*** Available data Section Begins ***

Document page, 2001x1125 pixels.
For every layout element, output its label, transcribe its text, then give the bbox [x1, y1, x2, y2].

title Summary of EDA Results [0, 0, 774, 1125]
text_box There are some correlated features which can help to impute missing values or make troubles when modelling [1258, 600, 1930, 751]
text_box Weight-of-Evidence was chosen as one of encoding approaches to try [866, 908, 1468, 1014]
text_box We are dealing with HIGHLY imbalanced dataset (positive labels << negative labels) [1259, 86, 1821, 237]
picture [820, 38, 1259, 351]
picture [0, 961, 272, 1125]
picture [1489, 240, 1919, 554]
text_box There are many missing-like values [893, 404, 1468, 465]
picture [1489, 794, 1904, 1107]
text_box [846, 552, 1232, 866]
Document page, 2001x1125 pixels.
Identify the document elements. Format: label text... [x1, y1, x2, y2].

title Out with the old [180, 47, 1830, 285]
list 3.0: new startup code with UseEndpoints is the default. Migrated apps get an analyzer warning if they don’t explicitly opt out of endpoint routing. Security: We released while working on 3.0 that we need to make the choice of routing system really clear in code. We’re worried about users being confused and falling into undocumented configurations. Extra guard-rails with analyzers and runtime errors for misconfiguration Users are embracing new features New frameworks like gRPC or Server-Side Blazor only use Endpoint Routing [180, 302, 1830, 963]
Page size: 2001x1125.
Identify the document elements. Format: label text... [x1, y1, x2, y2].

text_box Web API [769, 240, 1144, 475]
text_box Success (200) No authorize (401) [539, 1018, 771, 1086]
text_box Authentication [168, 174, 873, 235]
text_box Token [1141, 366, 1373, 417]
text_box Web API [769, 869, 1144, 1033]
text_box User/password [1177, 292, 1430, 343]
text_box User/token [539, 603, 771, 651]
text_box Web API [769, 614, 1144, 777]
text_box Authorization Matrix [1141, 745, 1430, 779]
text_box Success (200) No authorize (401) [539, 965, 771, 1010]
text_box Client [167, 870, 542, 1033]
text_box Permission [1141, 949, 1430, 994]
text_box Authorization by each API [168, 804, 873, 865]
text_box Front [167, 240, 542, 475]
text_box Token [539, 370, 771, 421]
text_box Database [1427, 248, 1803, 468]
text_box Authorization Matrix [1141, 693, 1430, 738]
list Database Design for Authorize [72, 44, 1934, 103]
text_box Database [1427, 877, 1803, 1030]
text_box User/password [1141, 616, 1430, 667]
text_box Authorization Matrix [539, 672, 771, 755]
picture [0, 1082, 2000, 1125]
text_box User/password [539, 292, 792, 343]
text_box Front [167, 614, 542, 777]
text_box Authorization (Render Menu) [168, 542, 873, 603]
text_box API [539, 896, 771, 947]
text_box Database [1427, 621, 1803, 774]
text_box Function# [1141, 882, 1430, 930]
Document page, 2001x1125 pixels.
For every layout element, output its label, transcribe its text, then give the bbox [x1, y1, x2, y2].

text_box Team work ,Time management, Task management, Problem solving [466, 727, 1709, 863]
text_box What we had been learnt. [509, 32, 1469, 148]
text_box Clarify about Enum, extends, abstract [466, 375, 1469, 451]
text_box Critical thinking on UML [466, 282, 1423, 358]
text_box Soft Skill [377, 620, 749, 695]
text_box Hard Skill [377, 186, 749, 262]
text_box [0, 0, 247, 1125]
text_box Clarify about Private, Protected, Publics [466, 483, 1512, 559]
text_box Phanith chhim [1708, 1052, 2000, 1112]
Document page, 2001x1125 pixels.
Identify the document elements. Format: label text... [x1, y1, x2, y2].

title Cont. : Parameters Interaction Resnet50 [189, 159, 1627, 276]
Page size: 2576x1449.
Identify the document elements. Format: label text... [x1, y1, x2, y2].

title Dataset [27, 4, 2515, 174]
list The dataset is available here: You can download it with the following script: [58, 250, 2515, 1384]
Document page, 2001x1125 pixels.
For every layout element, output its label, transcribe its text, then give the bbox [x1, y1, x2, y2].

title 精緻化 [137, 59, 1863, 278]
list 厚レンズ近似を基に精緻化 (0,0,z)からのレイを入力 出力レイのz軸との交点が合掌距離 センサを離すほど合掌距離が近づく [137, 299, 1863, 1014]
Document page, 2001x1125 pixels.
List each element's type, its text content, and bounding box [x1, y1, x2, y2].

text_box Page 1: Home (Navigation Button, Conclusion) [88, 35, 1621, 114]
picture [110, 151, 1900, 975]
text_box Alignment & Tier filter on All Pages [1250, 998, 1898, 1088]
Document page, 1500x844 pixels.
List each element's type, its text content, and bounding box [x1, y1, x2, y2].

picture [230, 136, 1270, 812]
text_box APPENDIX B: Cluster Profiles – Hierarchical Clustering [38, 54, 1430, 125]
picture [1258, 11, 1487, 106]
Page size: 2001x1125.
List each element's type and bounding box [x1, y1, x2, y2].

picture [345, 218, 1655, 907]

*** Available data Section Ends ***

Exercise details -
Return each line above precisely as written.

Output of the task -
Document page, 2001x1125 pixels.
For every layout element, output its label, transcribe its text, then give the bbox [x1, y1, x2, y2].

title Summary of EDA Results [0, 0, 774, 1125]
text_box There are some correlated features which can help to impute missing values or make troubles when modelling [1258, 600, 1930, 751]
text_box Weight-of-Evidence was chosen as one of encoding approaches to try [866, 908, 1468, 1014]
text_box We are dealing with HIGHLY imbalanced dataset (positive labels << negative labels) [1259, 86, 1821, 237]
picture [820, 38, 1259, 351]
picture [0, 961, 272, 1125]
picture [1489, 240, 1919, 554]
text_box There are many missing-like values [893, 404, 1468, 465]
picture [1489, 794, 1904, 1107]
text_box [846, 552, 1232, 866]
Document page, 2001x1125 pixels.
Identify the document elements. Format: label text... [x1, y1, x2, y2].

title Out with the old [180, 47, 1830, 285]
list 3.0: new startup code with UseEndpoints is the default. Migrated apps get an analyzer warning if they don’t explicitly opt out of endpoint routing. Security: We released while working on 3.0 that we need to make the choice of routing system really clear in code. We’re worried about users being confused and falling into undocumented configurations. Extra guard-rails with analyzers and runtime errors for misconfiguration Users are embracing new features New frameworks like gRPC or Server-Side Blazor only use Endpoint Routing [180, 302, 1830, 963]
Page size: 2001x1125.
Identify the document elements. Format: label text... [x1, y1, x2, y2].

text_box Web API [769, 240, 1144, 475]
text_box Success (200) No authorize (401) [539, 1018, 771, 1086]
text_box Authentication [168, 174, 873, 235]
text_box Token [1141, 366, 1373, 417]
text_box Web API [769, 869, 1144, 1033]
text_box User/password [1177, 292, 1430, 343]
text_box User/token [539, 603, 771, 651]
text_box Web API [769, 614, 1144, 777]
text_box Authorization Matrix [1141, 745, 1430, 779]
text_box Success (200) No authorize (401) [539, 965, 771, 1010]
text_box Client [167, 870, 542, 1033]
text_box Permission [1141, 949, 1430, 994]
text_box Authorization by each API [168, 804, 873, 865]
text_box Front [167, 240, 542, 475]
text_box Token [539, 370, 771, 421]
text_box Database [1427, 248, 1803, 468]
text_box Authorization Matrix [1141, 693, 1430, 738]
list Database Design for Authorize [72, 44, 1934, 103]
text_box Database [1427, 877, 1803, 1030]
text_box User/password [1141, 616, 1430, 667]
text_box Authorization Matrix [539, 672, 771, 755]
picture [0, 1082, 2000, 1125]
text_box User/password [539, 292, 792, 343]
text_box Front [167, 614, 542, 777]
text_box Authorization (Render Menu) [168, 542, 873, 603]
text_box API [539, 896, 771, 947]
text_box Database [1427, 621, 1803, 774]
text_box Function# [1141, 882, 1430, 930]
Document page, 2001x1125 pixels.
For every layout element, output its label, transcribe its text, then give the bbox [x1, y1, x2, y2].

text_box Team work ,Time management, Task management, Problem solving [466, 727, 1709, 863]
text_box What we had been learnt. [509, 32, 1469, 148]
text_box Clarify about Enum, extends, abstract [466, 375, 1469, 451]
text_box Critical thinking on UML [466, 282, 1423, 358]
text_box Soft Skill [377, 620, 749, 695]
text_box Hard Skill [377, 186, 749, 262]
text_box [0, 0, 247, 1125]
text_box Clarify about Private, Protected, Publics [466, 483, 1512, 559]
text_box Phanith chhim [1708, 1052, 2000, 1112]
Document page, 2001x1125 pixels.
Identify the document elements. Format: label text... [x1, y1, x2, y2].

title Cont. : Parameters Interaction Resnet50 [189, 159, 1627, 276]
Page size: 2576x1449.
Identify the document elements. Format: label text... [x1, y1, x2, y2].

title Dataset [27, 4, 2515, 174]
list The dataset is available here: You can download it with the following script: [58, 250, 2515, 1384]
Document page, 2001x1125 pixels.
For every layout element, output its label, transcribe its text, then give the bbox [x1, y1, x2, y2].

title 精緻化 [137, 59, 1863, 278]
list 厚レンズ近似を基に精緻化 (0,0,z)からのレイを入力 出力レイのz軸との交点が合掌距離 センサを離すほど合掌距離が近づく [137, 299, 1863, 1014]
Document page, 2001x1125 pixels.
List each element's type, its text content, and bounding box [x1, y1, x2, y2].

text_box Page 1: Home (Navigation Button, Conclusion) [88, 35, 1621, 114]
picture [110, 151, 1900, 975]
text_box Alignment & Tier filter on All Pages [1250, 998, 1898, 1088]
Document page, 1500x844 pixels.
List each element's type, its text content, and bounding box [x1, y1, x2, y2].

picture [230, 136, 1270, 812]
text_box APPENDIX B: Cluster Profiles – Hierarchical Clustering [38, 54, 1430, 125]
picture [1258, 11, 1487, 106]
Page size: 2001x1125.
List each element's type and bounding box [x1, y1, x2, y2].

picture [345, 218, 1655, 907]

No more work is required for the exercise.